I've been using Rx for a while but I don't really use the Denoiser module that often. If you're trying to quiet crowd noise during quiet sections like at the beginning of a track you're better off adjusting your fade in and then using the Denoiser or Attenuation module in the Spectral Repair. The best thing for this is an adjustable envelope for this if that's included in your DAW/editing software.
The Tonal filtering adjustments are only there if you need it. Most of the time I just tick the broadband setting and if the result has tonal noise as a result of the processing, I try again with tonal noise reduction ticked.
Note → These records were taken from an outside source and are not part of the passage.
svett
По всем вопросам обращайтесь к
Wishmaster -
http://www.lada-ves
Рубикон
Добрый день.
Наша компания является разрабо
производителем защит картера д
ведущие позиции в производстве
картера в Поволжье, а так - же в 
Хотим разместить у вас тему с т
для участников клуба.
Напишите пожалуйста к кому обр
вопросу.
Just like the manual says, tonal noise is a watery/chirping sound that needs to be filtered out.
It's a little confusing (at least it was confusing for me). The tonal noise is the result of the noise reduction or rather it's what's left after the broadband filtering is done. If you try and remove noise that contains too much tonal/musical elements, the software will think that the tonal content is something that you don't want to remove and leave much of it behind. The trick here is to realize that stuff like chatter contains lots of tonal elements. Otherwise, we'd all sound like robots when we talk. So, when you ask Rx to remove nothing but broadband noise, it does it's best to remove just that. Quite often there's going to be some tonal elements there too and after any broadband elements are removed, all that's left sounds like chirping and watery sounds (which are the inflections we add to the words we speak to add emotion or anything else that's remotely musical).
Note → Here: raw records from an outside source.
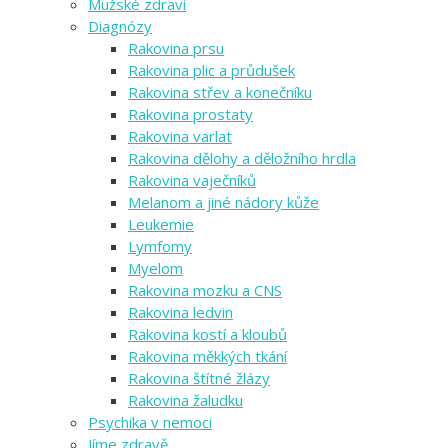
Mužské zdraví
Diagnózy
Rakovina prsu
Rakovina plic a průdušek
Rakovina střev a konečníku
Rakovina prostaty
Rakovina varlat
Rakovina dělohy a děložního hrdla
Rakovina vaječníků
Melanom a jiné nádory kůže
Leukemie
Lymfomy
Myelom
Rakovina mozku a CNS
Rakovina ledvin
Rakovina kostí a kloubů
Rakovina měkkých tkání
Rakovina štítné žlázy
Rakovina žaludku
Psychika v nemoci
Jíme zdravě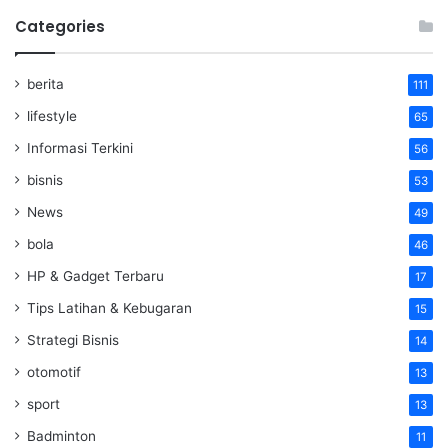
Categories
berita
111
lifestyle
65
Informasi Terkini
56
bisnis
53
News
49
bola
46
HP & Gadget Terbaru
17
Tips Latihan & Kebugaran
15
Strategi Bisnis
14
otomotif
13
sport
13
Badminton
11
There may be a way to use the Denoiser to remove something like the hundreds of voices of folks chatting before the music gets going but I've never had much luck with it for that sort of thing. What it's really good for is stuff like surface noise of an lp or a constant noise like an air conditioner. What I've found with live concert recordings is that it removes too darn much so the acoustics are lost and the recording sounds dead. But, like I said, I haven't really tried it enough to be certain.
I really love Rx but it has a long learning curve. I've logged a lot of hours on it and sometimes, I still feel like a total beginner.